Cette anecdote merveilleuse a été aussi consacrée par un bas-relief du monastère, et par deux autres sculptures de l’église de Saint-Pierre. Nous reproduisons une de ces dernières que l’on voit dans l’angle d’une chapelle ; sainte Austreberthe y est représentée sans voile et avec une simple guimpe ; elle paraît caresser le loup qui implore son pardon.

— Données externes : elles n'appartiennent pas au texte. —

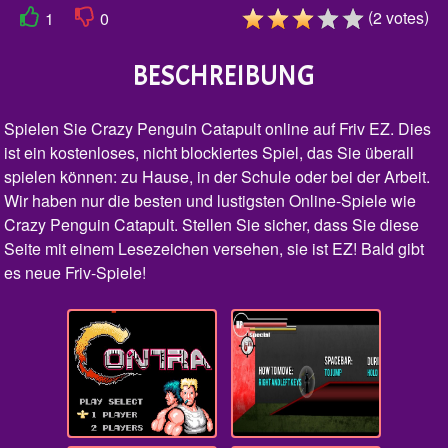
(
)
2
votes
1
0
BESCHREIBUNG
Spielen Sie Crazy Penguin Catapult online auf Friv EZ. Dies
ist ein kostenloses, nicht blockiertes Spiel, das Sie überall
spielen können: zu Hause, in der Schule oder bei der Arbeit.
Wir haben nur die besten und lustigsten Online-Spiele wie
Crazy Penguin Catapult. Stellen Sie sicher, dass Sie diese
Seite mit einem Lesezeichen versehen, sie ist EZ! Bald gibt
es neue Friv-Spiele!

On connaît, du reste, beaucoup de traditions analogues à celle de l’âne de Savilly. Cambry, auteur du Voyage dans le Finistère, revu et amélioré, il y a quelques années, par M. Emile Souvestre, raconte que S. Malo condamna de même un loup qui avait dévoré l’âne d’un pauvre homme à faire l’office de l’animal ; ce loup logeait la nuit, comme son prédécesseur, dans une bergerie avec des moutons, et il sut réprimer sa tentation de les manger : il était devenu herbivore.
Au pied du mont Saint-Michel, des ermites voyaient arriver chaque jour un âne chargé de vivres que leur envoyait un ecclésiastique. Une fois, au lieu de l’âne, il leur vint un loup avec le fardeau ordinaire ; c’était aussi en punition du meurtre de l’âne que cette bête s’acquittait du message.